Notice the `env_prefix="POSTGRES_"` line. This tells Pydantic to look for environment variables that start with `POSTGRES_`. For example, `POSTGRES_USER`, `POSTGRES_PASSWORD`, etc. This way, you can keep all PostgreSQL-related configurations neatly grouped together.

Similarly, I created a QdrantConfig class for Qdrant-related settings:

```py
# project/config/qdrant.py

from pydantic_settings import BaseSettings, SettingsConfigDict

class QdrantConfig(BaseSettings):
    http_port: int
    grpc_port: int
    uri: str

    model_config = SettingsConfigDict(
        env_file_encoding="utf-8",
        env_prefix="QDRANT_",
        extra="ignore",
    )
```

## Loading the Configuration

Now that we have our configuration classes, we need a way to load them. This is where the `load_config` function comes in. It loads the appropriate dotenv file based on the `ENV` variable and initializes the configuration classes.

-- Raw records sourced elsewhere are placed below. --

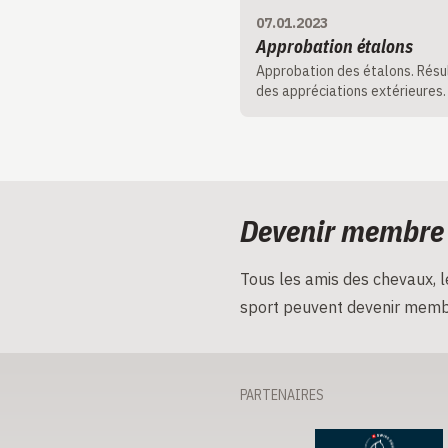
07.01.2023
Approbation étalons
Approbation des étalons. Résu
des appréciations extérieures.
Devenir membre
Tous les amis des chevaux, le
sport peuvent devenir memb
PARTENAIRES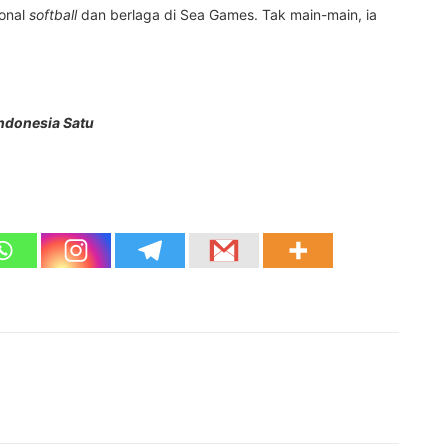
ional
softball
dan berlaga di Sea Games. Tak main-main, ia
Indonesia Satu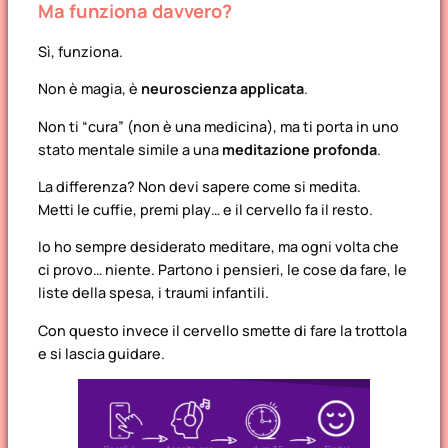
Ma funziona davvero?
Sì, funziona.
Non è magia, è
neuroscienza applicata
.
Non ti “cura” (non è una medicina), ma ti porta in uno
stato mentale simile a una
meditazione profonda
.
La differenza? Non devi sapere
come
si medita.
Metti le cuffie, premi play… e il cervello fa il resto.
Io ho sempre desiderato meditare, ma ogni volta che
ci provo… niente. Partono i pensieri, le cose da fare, le
liste della spesa, i traumi infantili.
Con questo invece il cervello smette di fare la trottola
e si lascia guidare.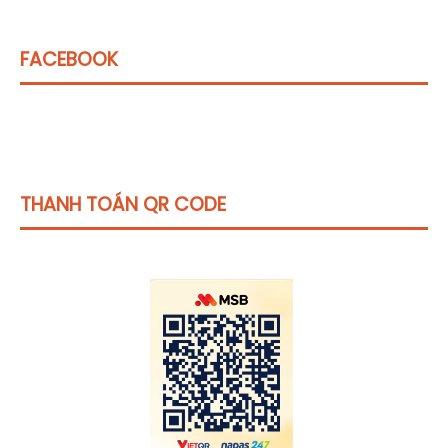
FACEBOOK
THANH TOÁN QR CODE
Click vào
đây
để tham khảo học phí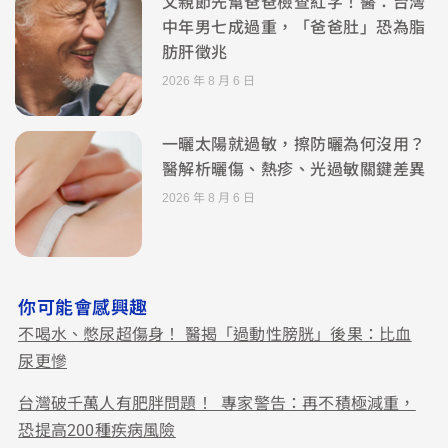
父親節先幫爸爸檢查紅字！醫：台灣
中年男七成過重，「爸爸肚」恐為脂
肪肝徵兆
2026 年 8 月 6 日
一曬太陽就過敏，擦防曬為何沒用？
醫解析曬傷、熱疹、光過敏關鍵差異
2026 年 8 月 6 日
你可能會感興趣
不喝水、憋尿超傷身！ 醫揭「過動性膀胱」後果：比血
尿更慘
台灣破千萬人有肥胖問題！ 專家警告：再不積極減重，
恐提高200種疾病風險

Here's the `load_config` function from the `config.py` file:

```py
# project/config/config.py
def load_config() -> Config:
    # Find the dotenv file based on the ENV
    env_filepath = find_dotenv()

    # Load the qdrant configuration
    qdrant_config = load_qdrant_config()

    # Load the postgres configuration
    postgres_config = load_postgres_config()

    # Load the configuration
    config = Config(
        qdrant=qdrant_config,
        postgres=postgres_config,
        _env_file=env_filepath,
    )

    return config
```

This function does the following:

- Finds the correct dotenv file using the `find_dotenv` function from `python-dotenv` package
- Loads the Qdrant and PostgreSQL configurations using their respective `load_*_config` functions
- Initializes the main `Config` class with these configurations

## Putting It All Together

Finally, here's the main Config class that ties everything together:

```py
# project/config/config.py

from pydantic_settings import BaseSettings, SettingsConfigDict
from pydantic import Field, field_validator
from pathlib import Path

class Config(BaseSettings):
    env: Env = Field(default=Env.DEV)
    file_upload_dir: Path
    deepseek_api_key: str
    qdrant: QdrantConfig = Field(default_factory=QdrantConfig)
    postgres: PostgresConfig = Field(default_factory=PostgresConfig)

    model_config = SettingsConfigDict(
        env_file_encoding="utf-8",
        extra="ignore",
    )

    @field_validator("file_upload_dir", mode="after")
    @classmethod
    def resolve_path(cls, path: Path) -> Path:
        return path.expanduser().resolve()
```

This class includes:

- A default environment (`Env.DEV`)
- A `file_upload_dir` field that resolves to an absolute path
- Nested configurations for Qdrant and PostgreSQL

## Why This Design?

This design has several advantages:

- Environment-Specific Configurations: By using the `ENV` variable, you can easily switch between different environments without changing any code.
- Security: Sensitive information is stored in dotenv files, which are not committed to Git.
- Organization: Configurations are grouped logically using Pydantic classes, making the code easier to maintain.
- Flexibility: You can add more configurations by simply creating new Pydantic classes and adding them to the `Config` class.

## Final Thoughts

By using dotenv files and Pydantic, you can keep your configurations organized, secure, and environment-specific. This approach has worked well for me, and I hope it helps you too!